» **STATED EXERCISE**
Rewrite every line of the records below with each "pose" replaced by "view" and nothing else changed. Leave the pictures out of your answer.

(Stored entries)

● ● ●

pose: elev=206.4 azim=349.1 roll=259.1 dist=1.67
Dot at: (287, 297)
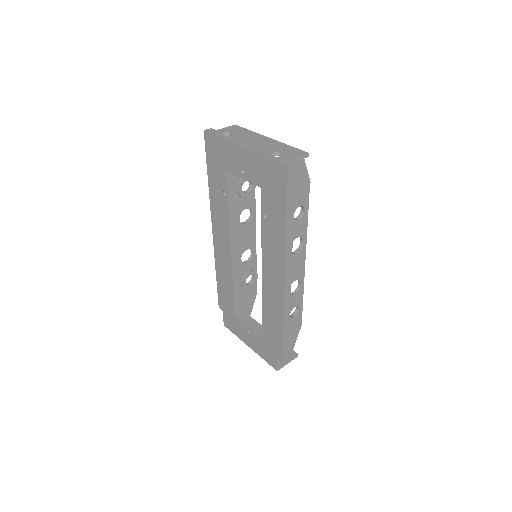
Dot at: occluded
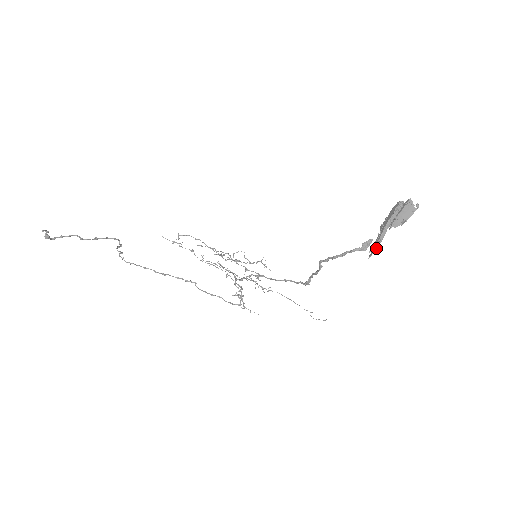
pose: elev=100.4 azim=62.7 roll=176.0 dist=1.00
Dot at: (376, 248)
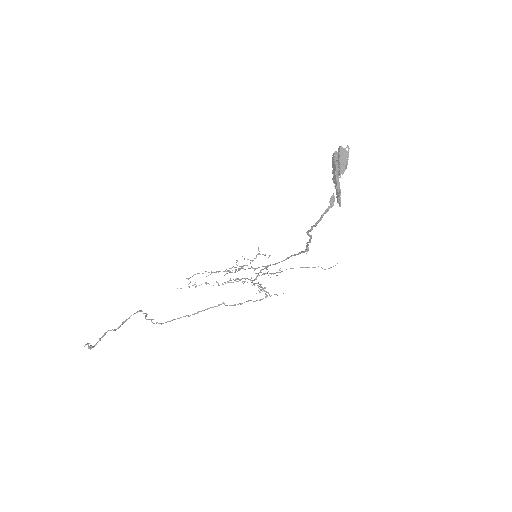
Dot at: (340, 198)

● ● ●

» **TASK ANSWER**
view: elev=206.4 azim=349.1 roll=259.1 dist=1.67
Dot at: (287, 297)
Dot at: occluded
view: elev=100.4 azim=62.7 roll=176.0 dist=1.00
Dot at: (376, 248)
Dot at: (340, 198)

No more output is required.